> What to do
Can you pull the text out of every item below, word for word, and leave out the pictures?

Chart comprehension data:
--*--
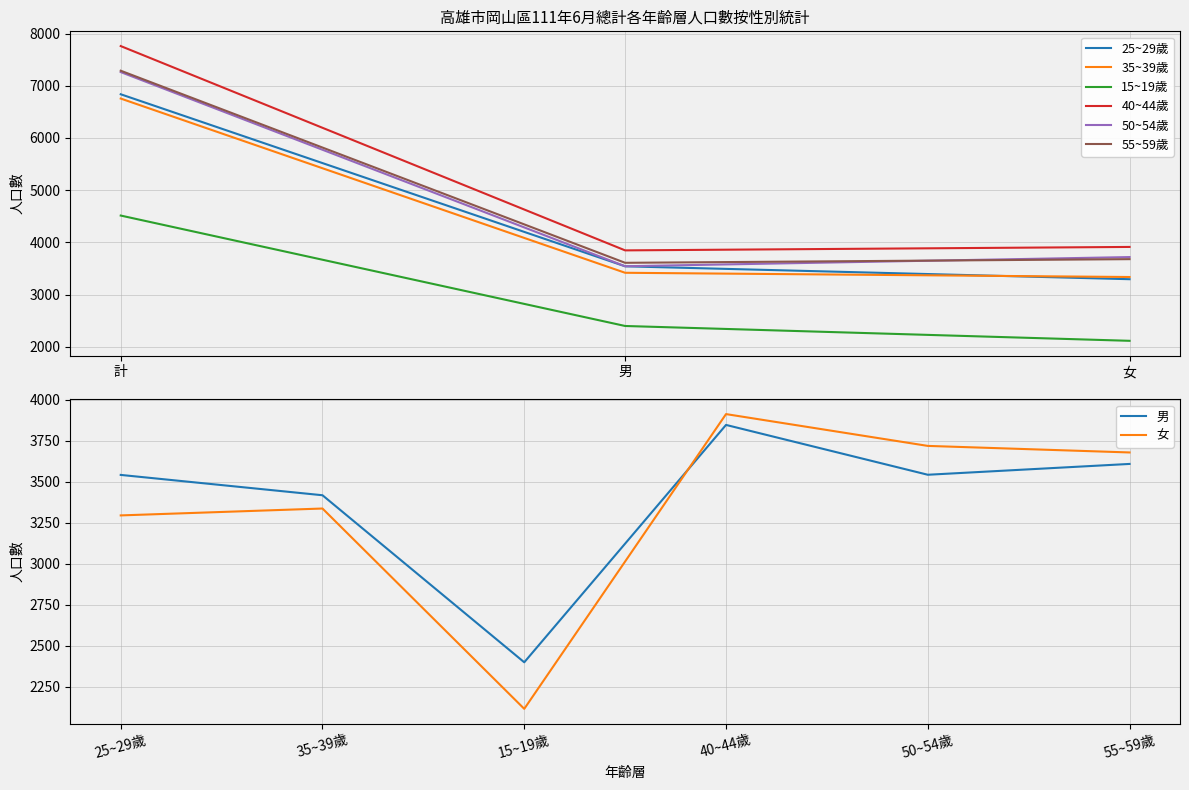

At how many categories does at least one series exceed 4827?

1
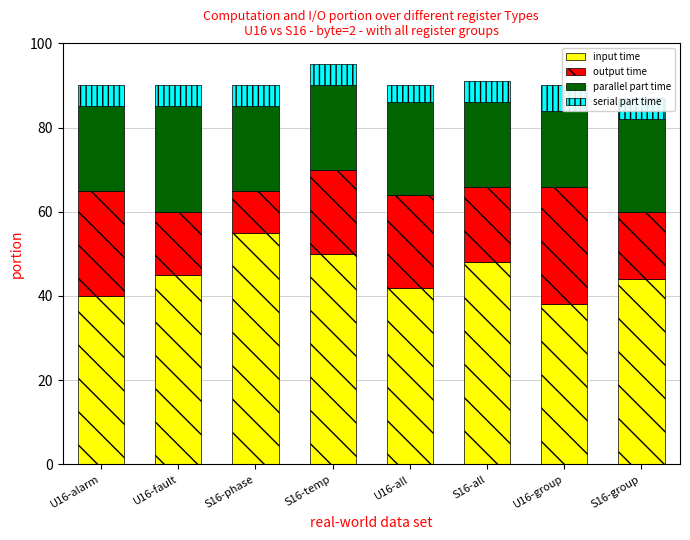

What is the label of the 8th bar from the right?

U16-alarm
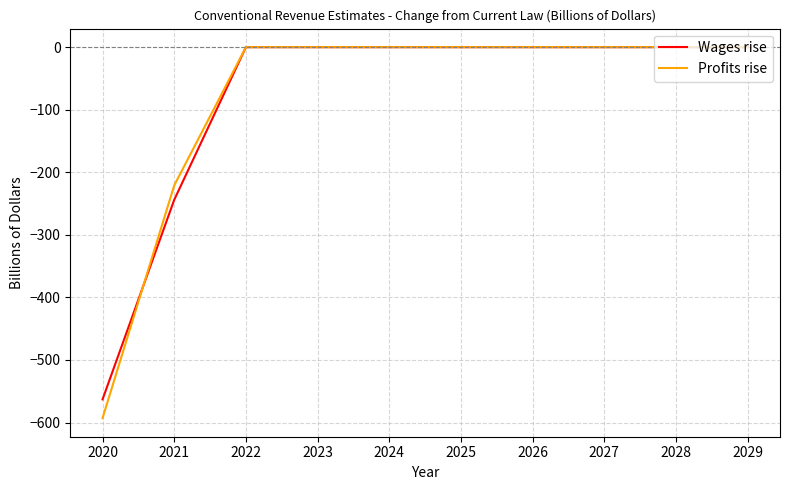

What is the total value across all series at 2020?

-1156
--*--
> Solution to this exercise
At how many categories does at least one series exceed 4827?

1

What is the label of the 8th bar from the right?

U16-alarm

What is the total value across all series at 2020?

-1156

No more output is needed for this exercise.